DETROIT (AP) -- A spokesman for General Motors says the United Auto Workers union has launched a nationwide strike. Workers walked off the job and began picketing at GM plants shortly after 11 a.m.
The contract expired September 14, but the UAW had extended it for nine days until talks bogged down yesterday.
The UAW has 73,000 members who work for GM at 82 U.S. facilities. Analysts say GM has enough cars and trucks to withstand a short strike. The automaker has about a 65-day supply of cars and trucks.
The UAW last struck GM in 1998. Workers at two GM parts plants walked out for 54 days. That strike cost the automaker $2.2 billion. It was over work rules and GM's plans to eliminate jobs. The UAW had set a deadline of Monday morning to strike General Motors Corp. if a new contract was not reached, even as the two sides continued bargaining late Sunday night, according to a local union Web site.
The deadline to reach an agreement was set for 11 a.m. EDT Monday, according to a posting on the Web site of UAW Local 160. As the 11:00 deadline passed, 1500 workers at the GM PowerTrain Facility in Defiance walked out to begin picket lines.
Talks were continuing as of 11 p.m. EDT, GM spokesman Dan Flores said. GM said in a statement Sunday night that it is working with the union to resolve issues. "The contract talks involve complex, difficult issues that affect the job security of our U.S. workforce and the long-term viability of the company," said the statement, which was posted on a GM Web site. "We are fully committed to working with the UAW to develop solutions together to address the competitive challenges facing General Motors. We will continue focusing our efforts on reaching an agreement as soon as possible."
UAW President Ron Gettelfinger said as recently as Friday that the union was trying to speed up negotiations and reach an agreement without a strike. The union may be trying to ratchet up the pressure on GM to get a deal done. The UAW's contract with GM was set to expire Sept. 14, but the union has been extending it on an hour-by-hour basis since then.
A local UAW official said earlier Sunday that negotiators have wrapped up work on most issues and were determining how much money GM must put into a trust fund for retiree health care that will be managed by the UAW. The official spoke on the condition of anonymity because the talks are private.
The health care fund -- known as a Voluntary Employees Beneficiary Association, or VEBA -- would be a groundbreaking change for the auto industry and has been the major issue in this year's negotiations. GM has around $51 billion in unfunded retiree health care costs but the company isn't required to put the full amount into the VEBA.
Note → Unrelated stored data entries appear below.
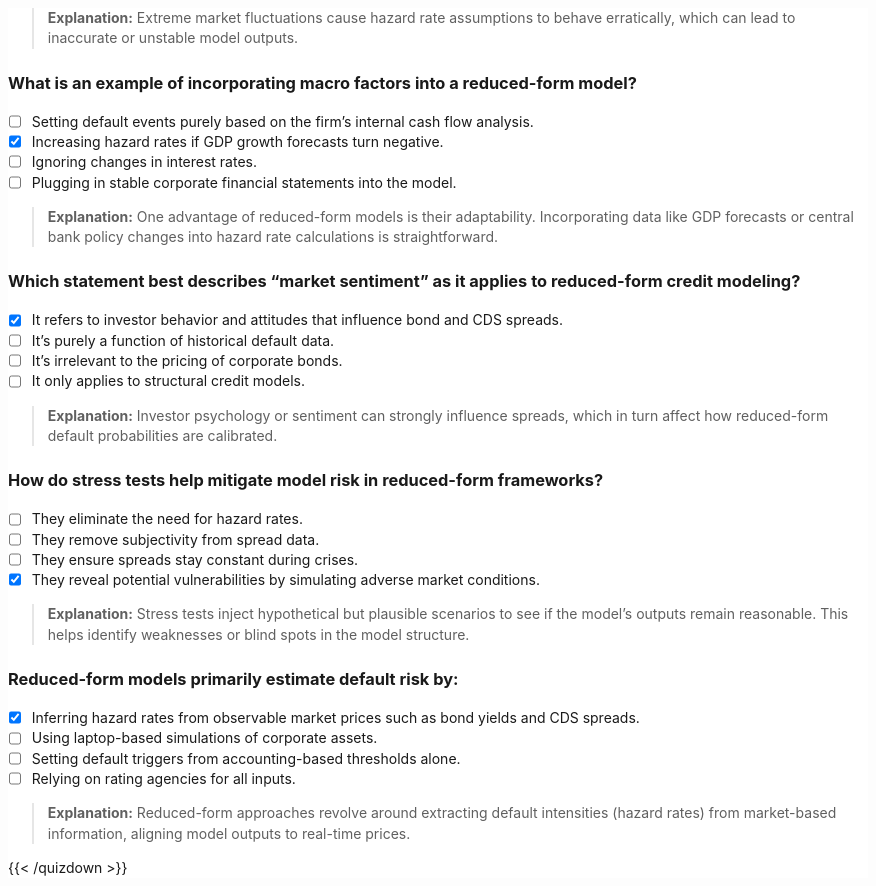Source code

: > **Explanation:** Extreme market fluctuations cause hazard rate assumptions to behave erratically, which can lead to inaccurate or unstable model outputs.

### What is an example of incorporating macro factors into a reduced-form model?  
- [ ] Setting default events purely based on the firm’s internal cash flow analysis.  
- [x] Increasing hazard rates if GDP growth forecasts turn negative.  
- [ ] Ignoring changes in interest rates.  
- [ ] Plugging in stable corporate financial statements into the model.  

> **Explanation:** One advantage of reduced-form models is their adaptability. Incorporating data like GDP forecasts or central bank policy changes into hazard rate calculations is straightforward.

### Which statement best describes “market sentiment” as it applies to reduced-form credit modeling?  
- [x] It refers to investor behavior and attitudes that influence bond and CDS spreads.  
- [ ] It’s purely a function of historical default data.  
- [ ] It’s irrelevant to the pricing of corporate bonds.  
- [ ] It only applies to structural credit models.  

> **Explanation:** Investor psychology or sentiment can strongly influence spreads, which in turn affect how reduced-form default probabilities are calibrated.

### How do stress tests help mitigate model risk in reduced-form frameworks?  
- [ ] They eliminate the need for hazard rates.  
- [ ] They remove subjectivity from spread data.  
- [ ] They ensure spreads stay constant during crises.  
- [x] They reveal potential vulnerabilities by simulating adverse market conditions.  

> **Explanation:** Stress tests inject hypothetical but plausible scenarios to see if the model’s outputs remain reasonable. This helps identify weaknesses or blind spots in the model structure.

### Reduced-form models primarily estimate default risk by:  
- [x] Inferring hazard rates from observable market prices such as bond yields and CDS spreads.  
- [ ] Using laptop-based simulations of corporate assets.  
- [ ] Setting default triggers from accounting-based thresholds alone.  
- [ ] Relying on rating agencies for all inputs.  

> **Explanation:** Reduced-form approaches revolve around extracting default intensities (hazard rates) from market-based information, aligning model outputs to real-time prices.

{{< /quizdown >}}
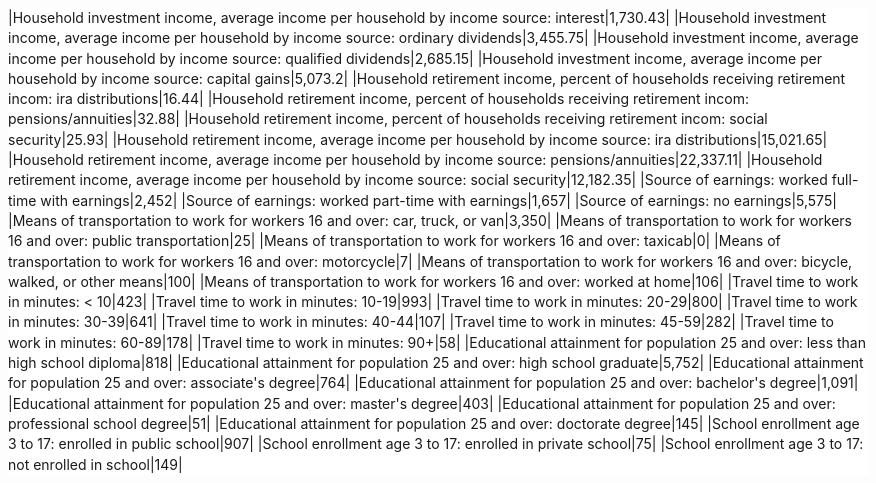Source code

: |Household investment income, average income per household by income source: interest|1,730.43|
|Household investment income, average income per household by income source: ordinary dividends|3,455.75|
|Household investment income, average income per household by income source: qualified dividends|2,685.15|
|Household investment income, average income per household by income source: capital gains|5,073.2|
|Household retirement income, percent of households receiving retirement incom: ira distributions|16.44|
|Household retirement income, percent of households receiving retirement incom: pensions/annuities|32.88|
|Household retirement income, percent of households receiving retirement incom: social security|25.93|
|Household retirement income, average income per household by income source: ira distributions|15,021.65|
|Household retirement income, average income per household by income source: pensions/annuities|22,337.11|
|Household retirement income, average income per household by income source: social security|12,182.35|
|Source of earnings: worked full-time with earnings|2,452|
|Source of earnings: worked part-time with earnings|1,657|
|Source of earnings: no earnings|5,575|
|Means of transportation to work for workers 16 and over: car, truck, or van|3,350|
|Means of transportation to work for workers 16 and over: public transportation|25|
|Means of transportation to work for workers 16 and over: taxicab|0|
|Means of transportation to work for workers 16 and over: motorcycle|7|
|Means of transportation to work for workers 16 and over: bicycle, walked, or other means|100|
|Means of transportation to work for workers 16 and over: worked at home|106|
|Travel time to work in minutes: < 10|423|
|Travel time to work in minutes: 10-19|993|
|Travel time to work in minutes: 20-29|800|
|Travel time to work in minutes: 30-39|641|
|Travel time to work in minutes: 40-44|107|
|Travel time to work in minutes: 45-59|282|
|Travel time to work in minutes: 60-89|178|
|Travel time to work in minutes: 90+|58|
|Educational attainment for population 25 and over: less than high school diploma|818|
|Educational attainment for population 25 and over: high school graduate|5,752|
|Educational attainment for population 25 and over: associate's degree|764|
|Educational attainment for population 25 and over: bachelor's degree|1,091|
|Educational attainment for population 25 and over: master's degree|403|
|Educational attainment for population 25 and over: professional school degree|51|
|Educational attainment for population 25 and over: doctorate degree|145|
|School enrollment age 3 to 17: enrolled in public school|907|
|School enrollment age 3 to 17: enrolled in private school|75|
|School enrollment age 3 to 17: not enrolled in school|149|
The UAW and GM have been wrangling over how much GM should put in and how much can be paid in cash or in stock. The UAW picked GM as the lead company and potential strike target in the negotiations, which began in July.
Ford Motor Co. and Chrysler LLC have indefinitely extended their contracts with the union. GM, which has about 339,000 UAW retirees and spouses, badly wants to pay the union to form the VEBA to get the health care liabilities off its books.
In exchange, the UAW has sought production guarantees at U.S. plants. The UAW represents 73,000 GM workers at 82 U.S. facilities nationwide. If a tentative agreement is reached, local union leaders will meet for a briefing and then present it to their members.